Not the Swapmeet

Her mom didn't have a car. 

Nor could she drive if she tried.

The way they would travel through and from Wilmington was through the Metro, mostly by bus. Sometimes, they would take the Blue Line to Downtown LA in the maquiladora district where her mother would go to work sewing on Charlotte Hornets and Los Angeles Raiders patches.

Every Saturday in Paramount, there was a swapmeet.  A place to get cheap stuff, and most importantly for a 13-year old, externally-motivated Araceli, cheap food.

For Araceli, going there with her mom, meant that she might get a hot dog or something.  Finally, something that wasn't divided or shared with her 4 other sisters or little brother.  Eating out was a rare luxury, something Araceli didn't do much throughout her childhood.

One day as they were at the bus stop near their house, instead they got on a different bus.  Which of course put in danger her opportunity to get her hot dog.

"Mom, this doesn't look the way to the swapmeet."  She knew her mom knew her way around the buses, and this was definitely not the way there.
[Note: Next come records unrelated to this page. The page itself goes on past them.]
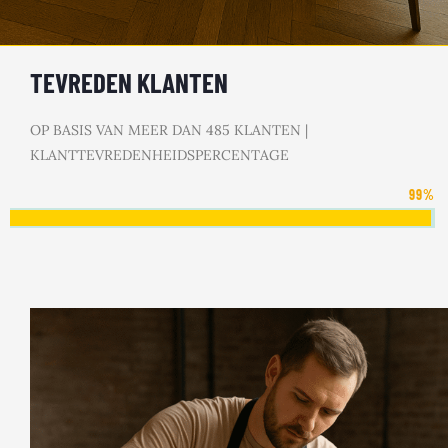
TEVREDEN KLANTEN
OP BASIS VAN MEER DAN 485 KLANTEN |
KLANTTEVREDENHEIDSPERCENTAGE
99
%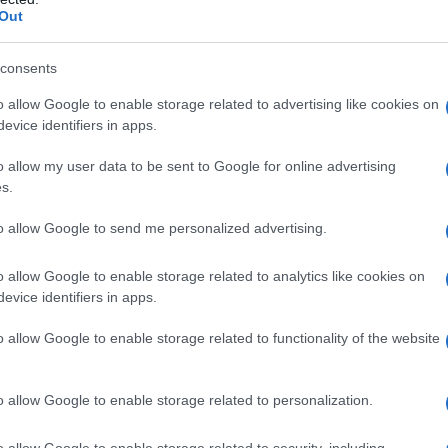
Out
 usata in pazienti: – con accertata ipersensibilità al
consents
ccipienti; – con grave trombocitopenia; – nei quali non
ervalli i test di coagulazione con il tempo di
o allow Google to enable storage related to advertising like cookies on
o di tromboplastina parziale attivato (APTT). Questa
evice identifiers in apps.
sodica o calcica a dosi anticoagulanti; non c’è
ametri della coagulazione in pazienti che ricevono
o allow my user data to be sent to Google for online advertising
i o uguali a 0,2 ml per 3 volte die per l’eparina
s.
dica); – con uno stato emorragico non controllato:
vasale disseminata (DIC), l’uso dell’eparina andrà
to allow Google to send me personalized advertising.
 – con accidenti cerebrovascolari emorragici; –
delle antivitamine K. In presenza di lesioni organiche
 di eparina andrà valutato nello specifico contesto
o allow Google to enable storage related to analytics like cookies on
eneficio nel singolo caso. L’anestesia loco–regionale
evice identifiers in apps.
roindicata nei pazienti che ricevono eparina a dosi
o allow Google to enable storage related to functionality of the website
o allow Google to enable storage related to personalization.
somministra eparina sodica o calcica a dose
o allow Google to enable storage related to security, including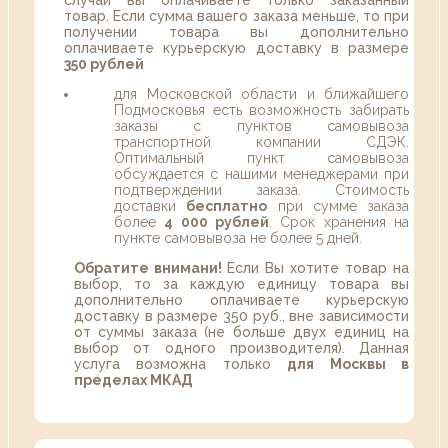
случаи вы оплачиваете только заказанный
товар. Если сумма вашего заказа меньше, то при
получении товара вы дополнительно
оплачиваете курьерскую доставку в размере
350 рублей
для Московской области и ближайшего
Подмосковья есть возможность забирать
заказы с пунктов самовывоза
транспортной компании СДЭК.
Оптимальный пункт самовывоза
обсуждается с нашими менеджерами при
подтверждении заказа. Стоимость
доставки
бесплатно
при сумме заказа
более
4 000 рублей
. Срок хранения на
пункте самовывоза не более 5 дней.
Обратите внимани!
Если Вы хотите товар на
выбор, то за каждую единицу товара вы
дополнительно оплачиваете курьерскую
доставку в размере 350 руб., вне зависимости
от суммы заказа (не больше двух единиц на
выбор от одного производителя). Данная
услуга возможна только
для Москвы в
пределах МКАД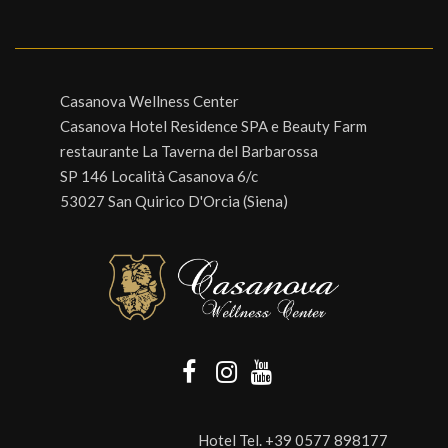
Casanova Wellness Center
Casanova Hotel Residence SPA e Beauty Farm
restaurante La Taverna del Barbarossa
SP 146 Località Casanova 6/c
53027 San Quirico D'Orcia (Siena)
Hotel Tel.
+39 0577 898177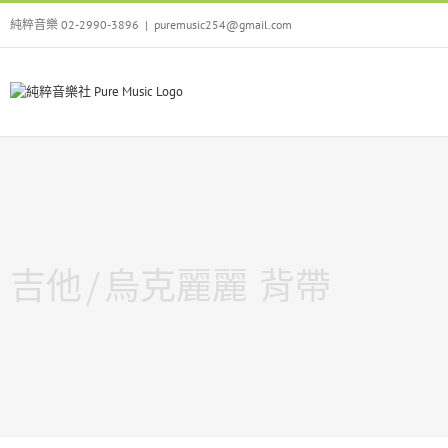
Skip
純粹音樂 02-2990-3896
|
puremusic254@gmail.com
to
content
吉他/烏克麗麗 背帶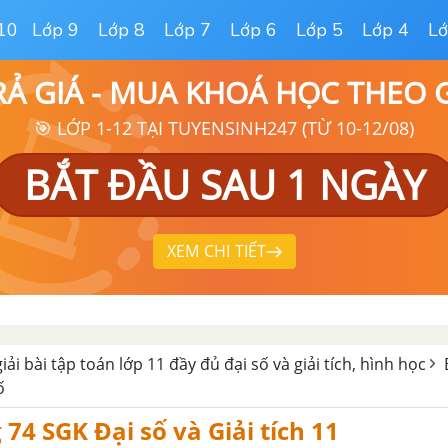
10
Lớp 9
Lớp 8
Lớp 7
Lớp 6
Lớp 5
Lớp 4
Lớ
RẢ GIÁ - MUA KHOÁ HỌC THEO
🎯 LỚP 1-12 TẠI TUYENSINH247 (TỪ 10-12/08)
BẮT ĐẦU SAU 1 NGÀY
XEM CHI TIẾT
giải bài tập toán lớp 11 đầy đủ đại số và giải tích, hình học
ố
 74 SGK Đại số và Giải tích 11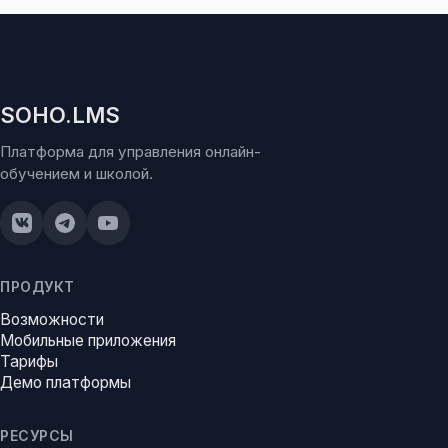
SOHO.LMS
Платформа для управления онлайн-
обучением и школой.
ПРОДУКТ
Возможности
Мобильные приложения
Тарифы
Демо платформы
РЕСУРСЫ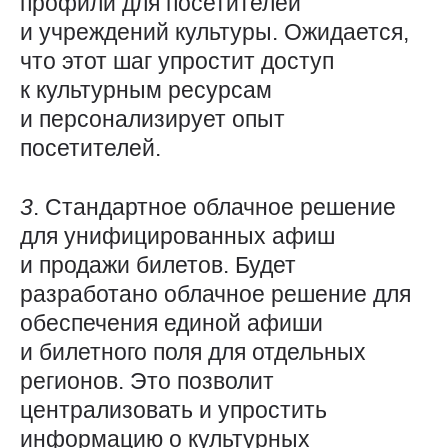
профили для посетителей
и учреждений культуры. Ожидается,
что этот шаг упростит доступ
к культурным ресурсам
и персонализирует опыт
посетителей.
3
. Стандартное облачное решение
для унифицированных афиш
и продажи билетов. Будет
разработано облачное решение для
обеспечения единой афиши
и билетного поля для отдельных
регионов. Это позволит
централизовать и упростить
информацию о культурных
"Araceli, callate!"her mother responded through gritted teeth, while grabbing her stomach.

Not just any other stomach.

"I am having this baby" she told Araceli while focusing and staring doggedly ahead, as the bus plodded its way to Harbor-UCLA from Wilmington.  She'd had 6 already, what was one more?

No frantic screaming, no panicking.  Not in public.

They made it to the entrance of the hospital when she said, "go get help, tell them I'm having a baby!"    She couldn't walk anymore.  Araceli ran frantically to get help.

She found a nurse.

The nurse asked,"Where is she?"

"She cant walk, shes at the entrance," responded Araceli

They got a wheelchair and rushed to the entrance, only to find her mom, walking with both hands on the handrails.

An hour later, the world welcomed Emma arriving by c-section, delivered by Metro bus lines.